SELECTED EXTRACT
------

After many years in the primary classroom, I've finally developed a sure proof system for math fact fluency.

Math fact fluency is all about memorization.

Before this can happen, the children need to have a basic understanding of what it means. A child can't memorize 5+2=7 Unless they understand they are joining a set of 5 items to a set of 2 items and will end up with 7 items. Once they have that understanding, they can start the memorization process. Once the facts are fluent, the related math concepts will flow far more easily!

Yes, rote memorization is NOT the most fun part of learning.

Yes, it takes work, and some students really struggle, but we know they're all different and can help them be successful at their own levels.

## Here are some suggestions for math fact fluency!

There are 200 Addition and Subtraction facts to be memorized. There are also 200 Multiplication and Division facts to be memorized. Children can be easily overwhelmed if given that many facts all at once!

Give them a pattern of facts to learn at a time. Research tells us children learn best by fact families.

Each child should have a group of facts they are working on, but also a group of facts they know, and don't want to forget! Make sure they spend time reviewing the old facts as well as learning the new bunch!

Be right up front with the students. Talk about what memorization is, and how they need to do the work to memorize the facts. Share the differences between automaticity and "counting on fingers," or "figuring it out in your head." (I don't believe counting on fingers or mental math to be bad, as they are part of the process! However, we hope to get the kiddos to full automaticity eventually!)

Talk to them about what has helped you when you had to memorize something, and encourage them to share their own memorization experiences. We're all different, but sharing ideas will help everyone! (Isn't that our goal? Teaching children to help each other so we are all successful?)

Or as I call it in my classroom, "out soft." That means, loud enough to hear yourself, but not loud enough to disturb your classmates. Verbalizing the whole equation, not just the answer, makes an enormous difference in the learning process!

Practice with friends Children are social. Practicing with a classmate makes practice more fun. Some tend to be a little competitive: let that work for them, as long as everyone is happy about it. Plus, children learn little tricks from each other. (Yes, I've learned a lot of little tricks from listening to my students!)

------

Plotted data images
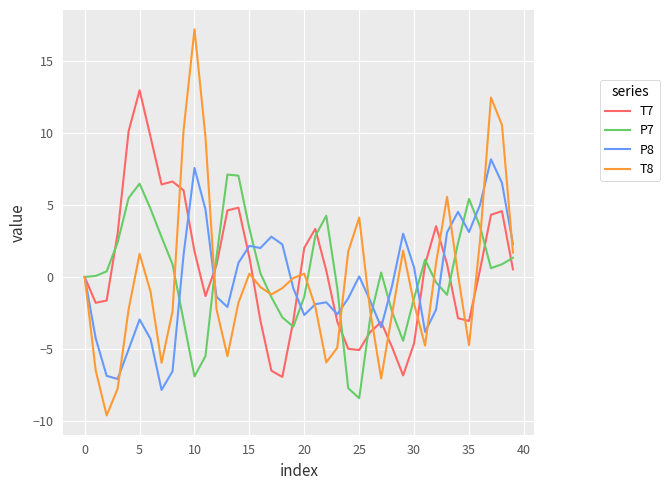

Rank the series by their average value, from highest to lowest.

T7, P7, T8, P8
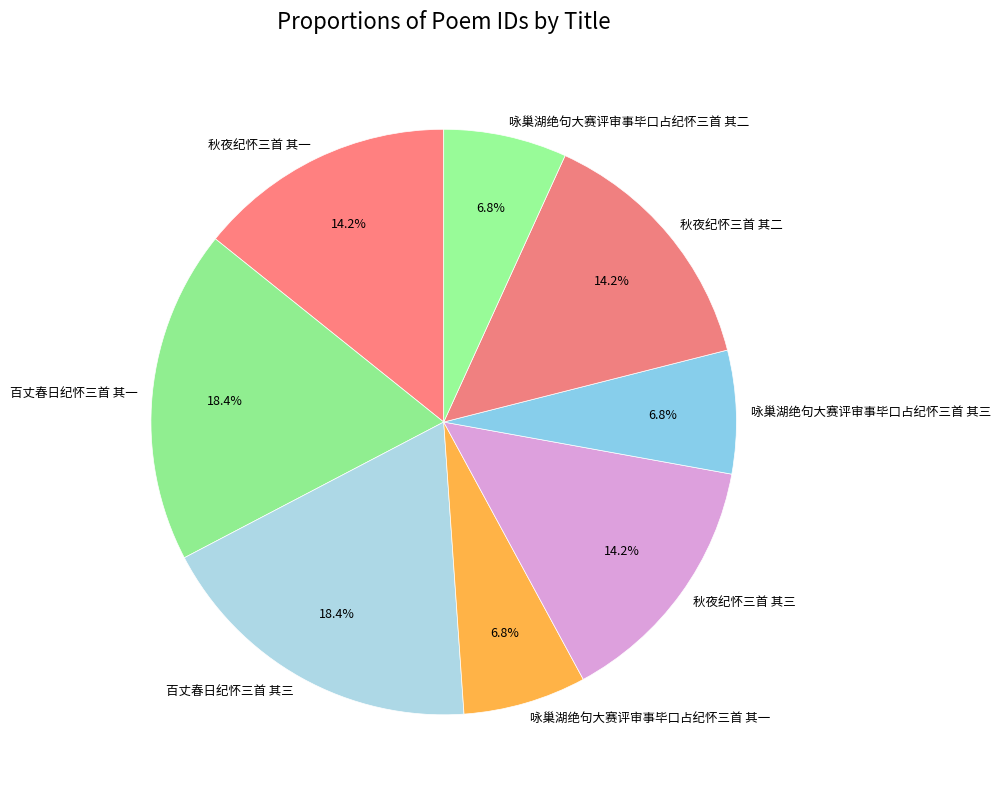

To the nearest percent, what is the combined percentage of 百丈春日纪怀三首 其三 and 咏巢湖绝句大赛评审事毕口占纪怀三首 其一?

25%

------

REQUIREMENT 1
In the passage on math fact fluency, how many multiplication and division facts are there to memorize?
REQUIREMENT 2
Quote the records word for word, starting with the line containing "T7, P7, T8, P8" and continuing through the end of the records. Leave out the pictures.

RESPONSE BOX 1
There are 200 multiplication and division facts.

RESPONSE BOX 2
T7, P7, T8, P8

To the nearest percent, what is the combined percentage of 百丈春日纪怀三首 其三 and 咏巢湖绝句大赛评审事毕口占纪怀三首 其一?

25%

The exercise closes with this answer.